H O M E L E S S: el submundo de Nueva York

Por: César Cuello PhD

Siempre me impresionó Nueva York. De joven, soñaba con visitar aquella urbe deslumbrante de la que todos hablaban y a la que muchos querían algún día llegar. Al fin me tocó vivir allí, no porque lo eligiera, sino porque la universidad donde quería estudiar estaba en esa ciudad. Al principio vi lo que la mayoría de la gente ve, la majestuosidad, la abundancia, la riqueza cultural, etc. Pero una cosa es estar de paso por una ciudad y otra muy distinta vivir allí. Después de un tiempo, comencé a ver los profundos contrastes, la diversidad, las contradicciones. En fin, comencé a descubrir el submundo de Nueva York, el que no se ve a simple vista. Y fue de ese encuentro con ese Nueva York que está ahí, y que no todo el mundo ve, que surgió el manojo de palabras que hoy comparto con ustedes.

H O M E L E S S

Su reloj fisiológico le advierte que ya es hora.
Se yergue lerdamente.
Abandona su lecho desechable y echa a andar sin prisa
por la suntuosa acera de la Quinta Avenida,
inaugurando indiferente el nuevo día,
que para él lo mismo da
que se llame Domingo, Jueves o Agonía.

Su casa a cuestas como el caracol,
una manta raída,
los despojos de un sueño ya olvidado
y un baúl decrépito
con mil y un recuerdos enclaustrados;
son todo el mobiliario de su mansión rodante,
vestigios de un pasado otrora humano.

Ya no se diferencia de las ratas gigantes
del Bronx o de Manhattan,
ni de los perros callejeros de allá,
de mi pueblito cibaeño.

Duerme donde la noche le sorprende,
come lo que le ofrece generosa la exuberante selva artificial,
defeca y orina en las esquinas,
¡sí!, no se asombre,
en las esquinas de las calles newyorkinas,
nunca su cuerpo entra en contacto con el agua
y su ser y su ambiente son el recuento subhumano
de las demandas diarias de su fisiología.

Aquí le llaman homeless,
quiere decir sin techo, sin hogar, sin nombre;
quiere decir desamparado,
escoria humana,
juez y vergüenza de la opulencia,
existencia natural en las entrañas de una jungla artificial,
con hórridas malezas de rascacielos,
humo, ruidos y máquinas gigantes;
con fieras sanguinarias de dos piernas al acecho
y tenebrosos precipicios de ilusiones, sin final.

Aquí le llaman homeless,
quiere decir sin techo, sin hogar, sin nombre;
náufrago sin estrella ni esperanza
a la deriva en un océano de luces alucinantes;
ciudadano sin gloria de la nación más rica de Occidente;
homo-biologicus recolector del siglo veinte,
de la centuria de las bombas nucleares,
de las computadoras y de los vuelos espaciales.
Mas, él es sólo un homeless.

El vientre arde como volcán a punto de estallar
y se amotina enfurecida la exuberante fauna de su estómago;
¡un zafacón está a la vista en la siguiente esquina!,
¡el cazador se prepara a saltar sobre su presa de metal!,
¡ya la tiene!,
¡hunde cabeza y mano en su interior!,
¡busca y rebusca y al final!,
el trofeo de su hazaña
se hace visible entre sus manos sin mañana:
tres envases vacíos reciclables,
en total quince cobres,
una jugosa media pierna de pollo trasnochada
y un suculento remanente de hamburguesa de ayer.
¡La verdad, no está mal para empezar el día!

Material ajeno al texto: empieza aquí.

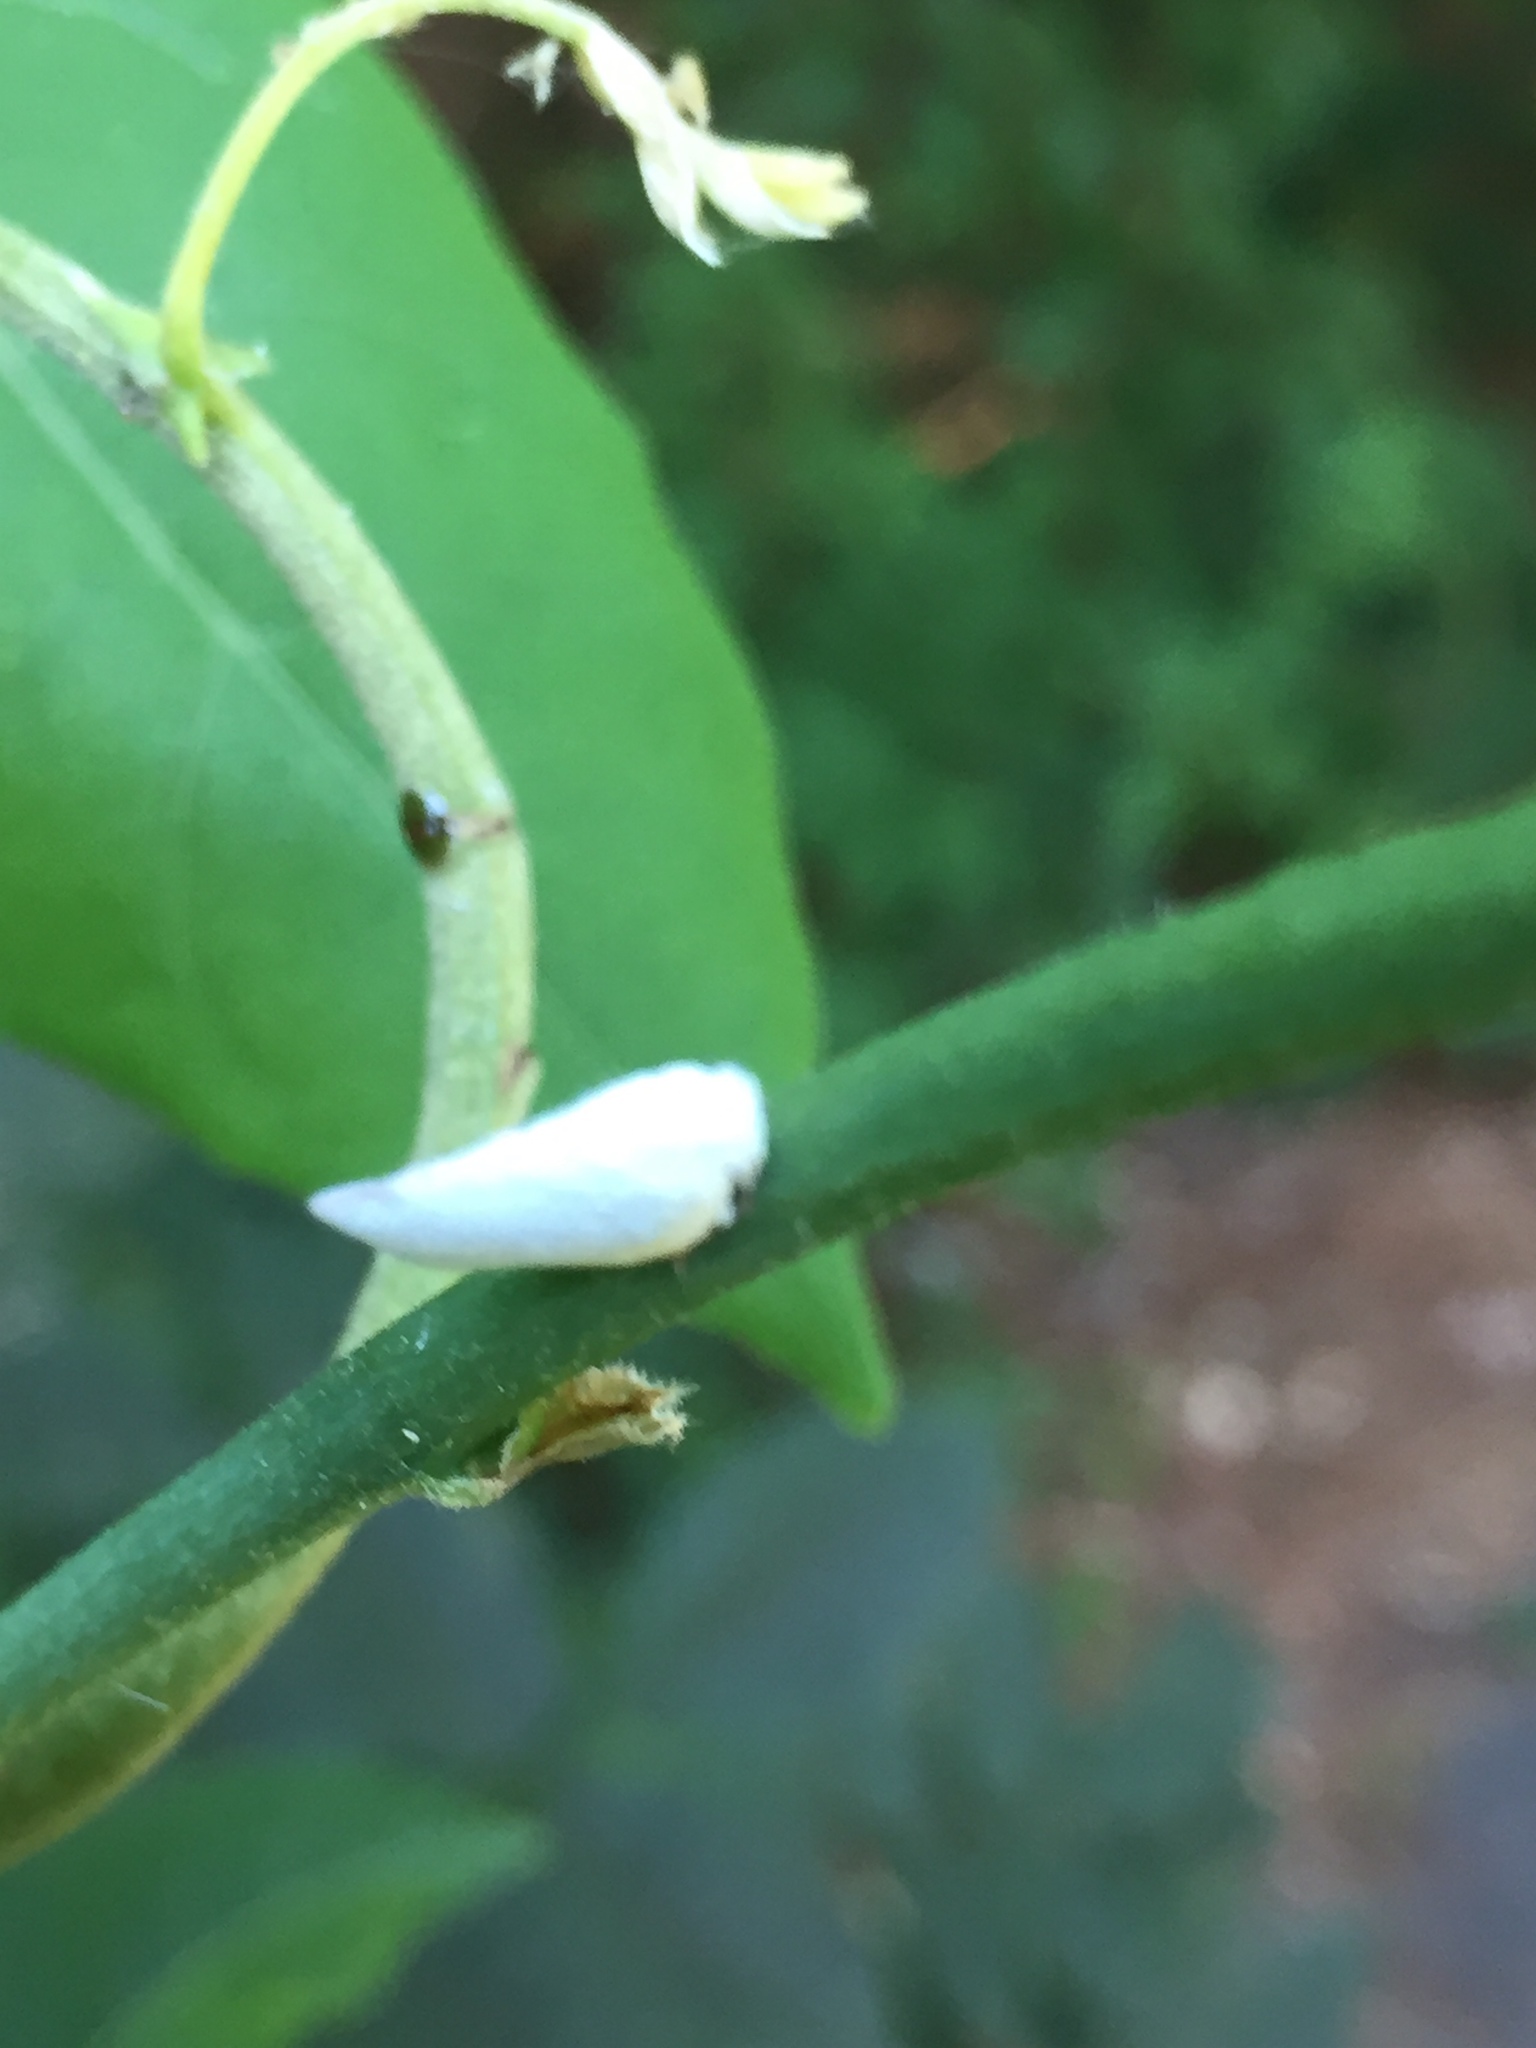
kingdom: Animalia
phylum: Arthropoda
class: Insecta
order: Hemiptera
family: Flatidae
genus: Flatormenis
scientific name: Flatormenis proxima
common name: Northern flatid planthopper
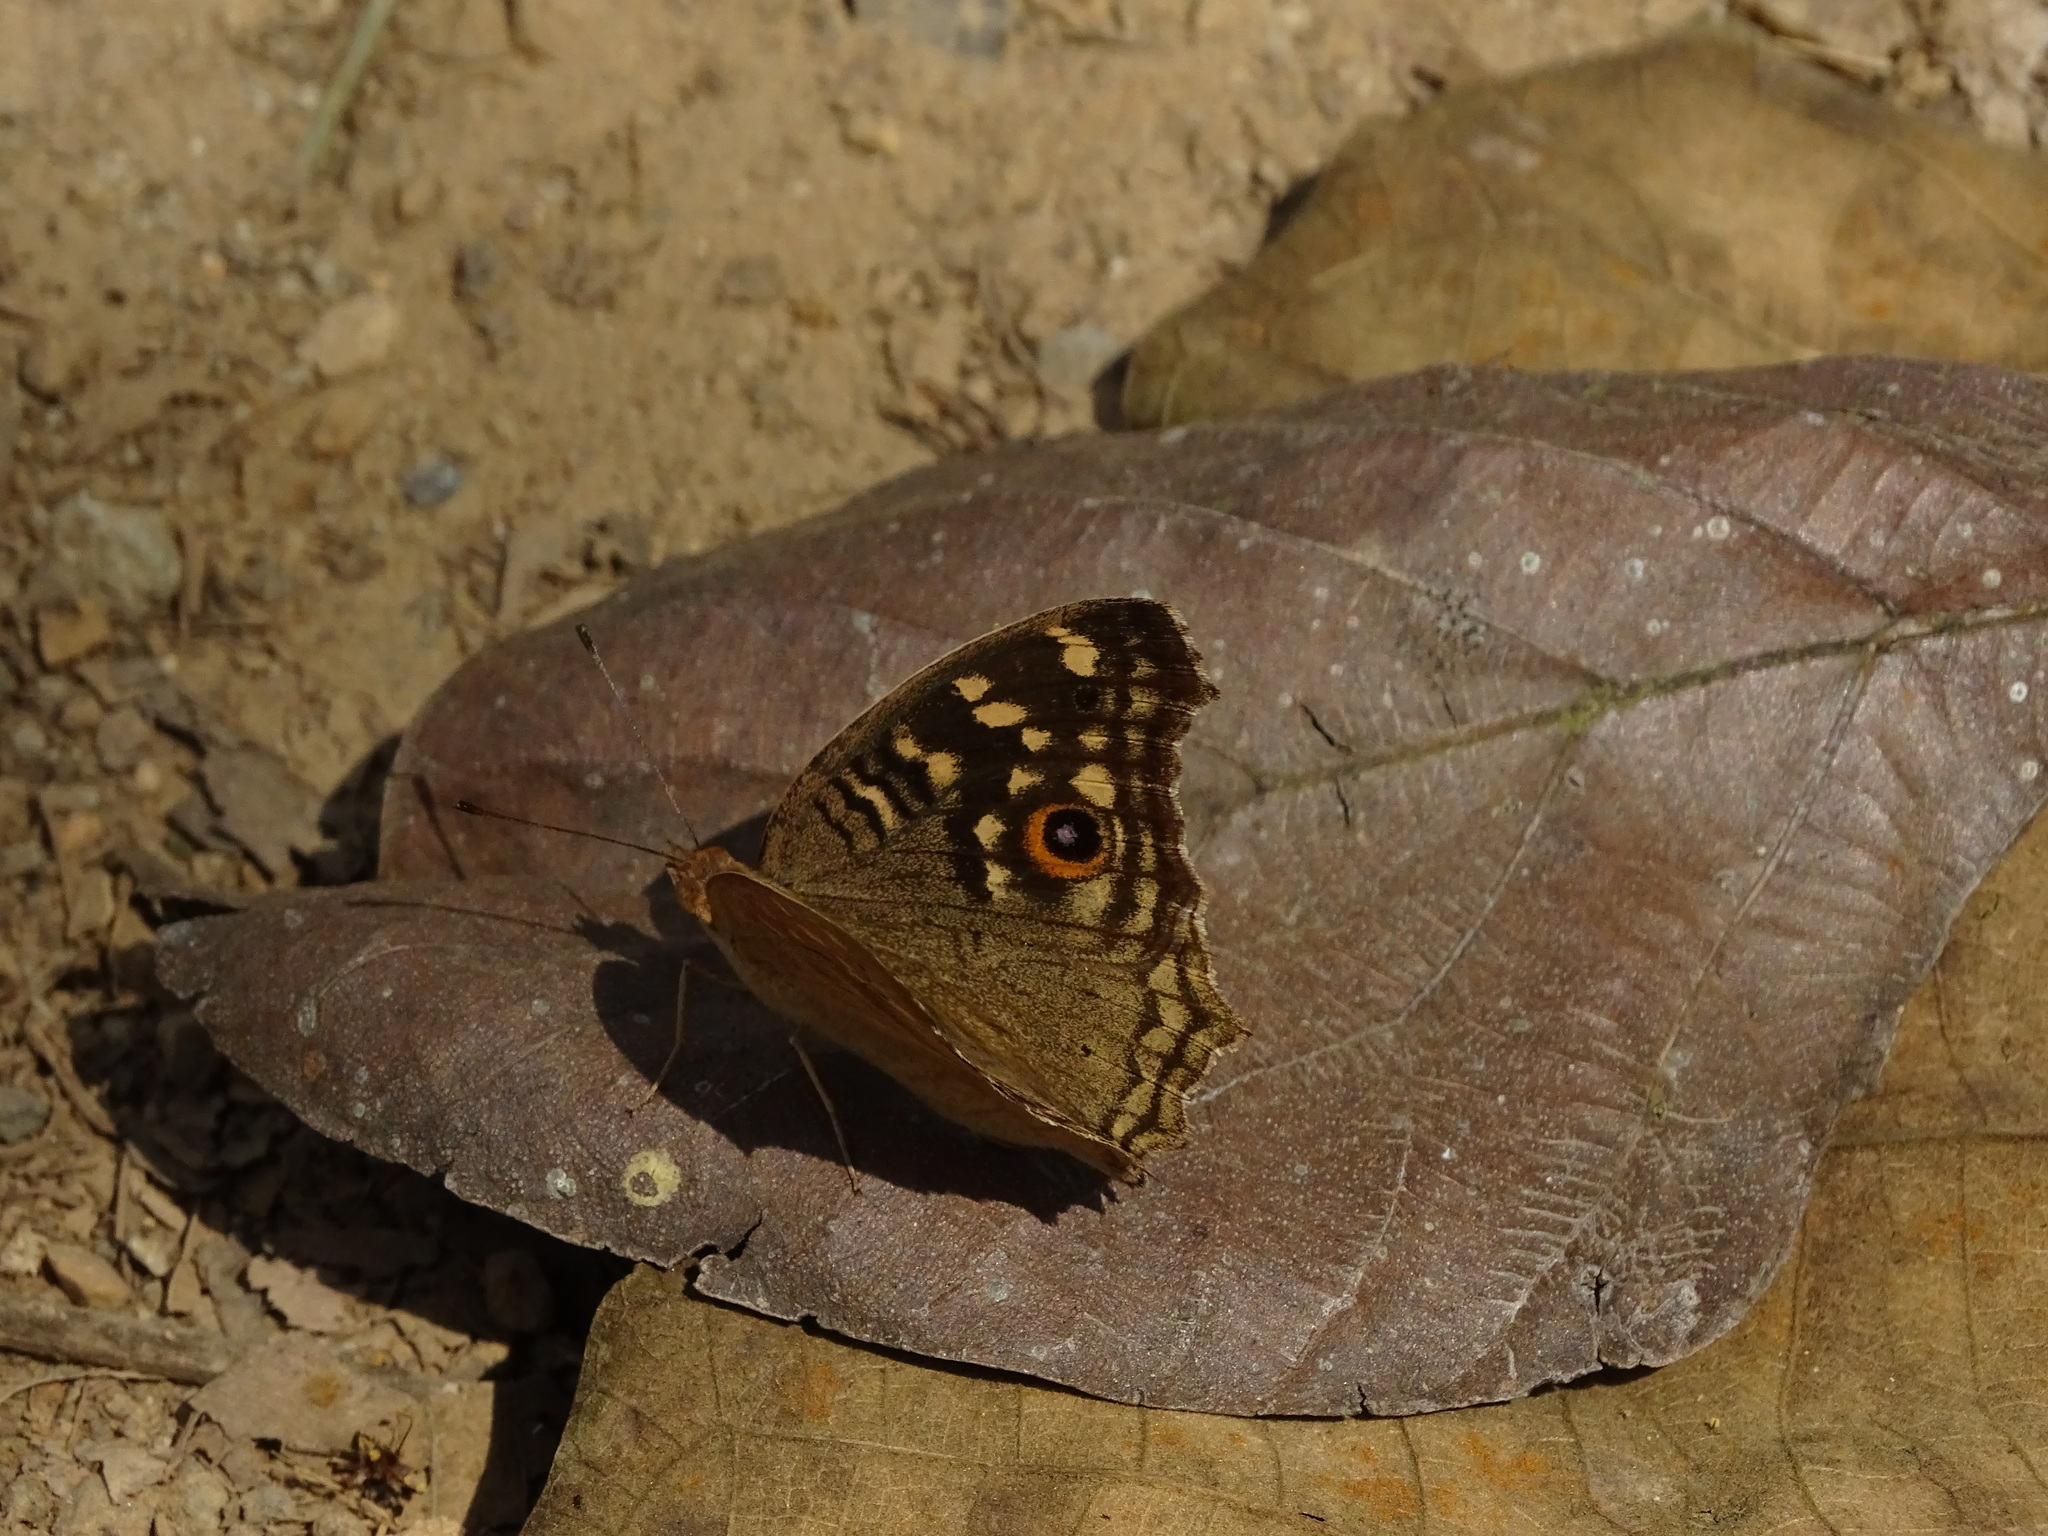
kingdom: Animalia
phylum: Arthropoda
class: Insecta
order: Lepidoptera
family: Nymphalidae
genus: Junonia
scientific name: Junonia lemonias
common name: Lemon pansy
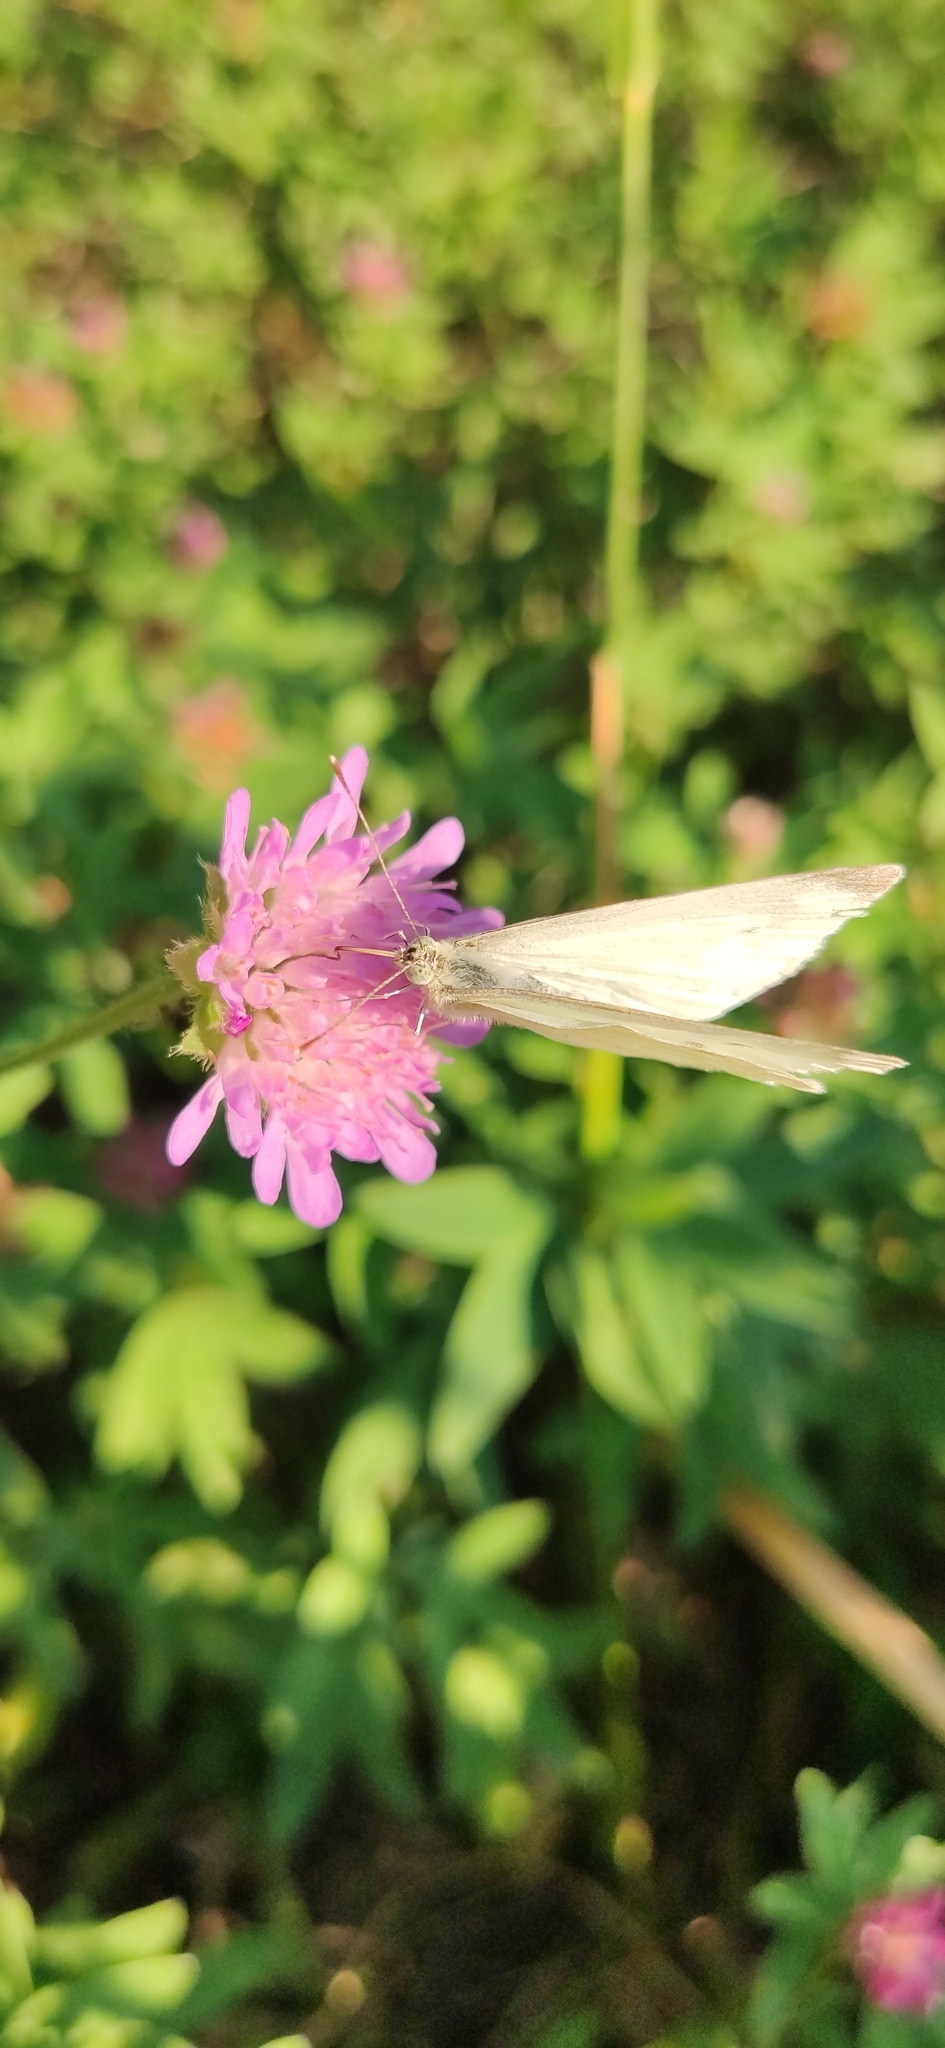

Un trompetista solitario desgarra con sus notas melancólicas
las entrañas dormidas del efímero silencio matinal.
Pasa una limousine por la ancha avenida,
no se ve a nadie allende sus ahumadas ventanillas,
pero es más que probable que a un gran magnate lleve adentro,
a un traficante, o a un bienhechor padrino de la mafia.

El cazador prosigue indiferente su silenciosa cacería callejera,
no le interesa lo que pasa o no pasa más allá de la acera,
sencillamente, no está en el escenario de su inmediato drama existencial.
Pero además,
¿qué hay de común entre una lujosa limousine y su indigencia?,
él es tan sólo un homeless,
homo-biologicus recolector moderno,
involución histórica del homo-sapiens sapiens,
antítesis agonizante de la opulencia omnipotente y arrogante. Homeless.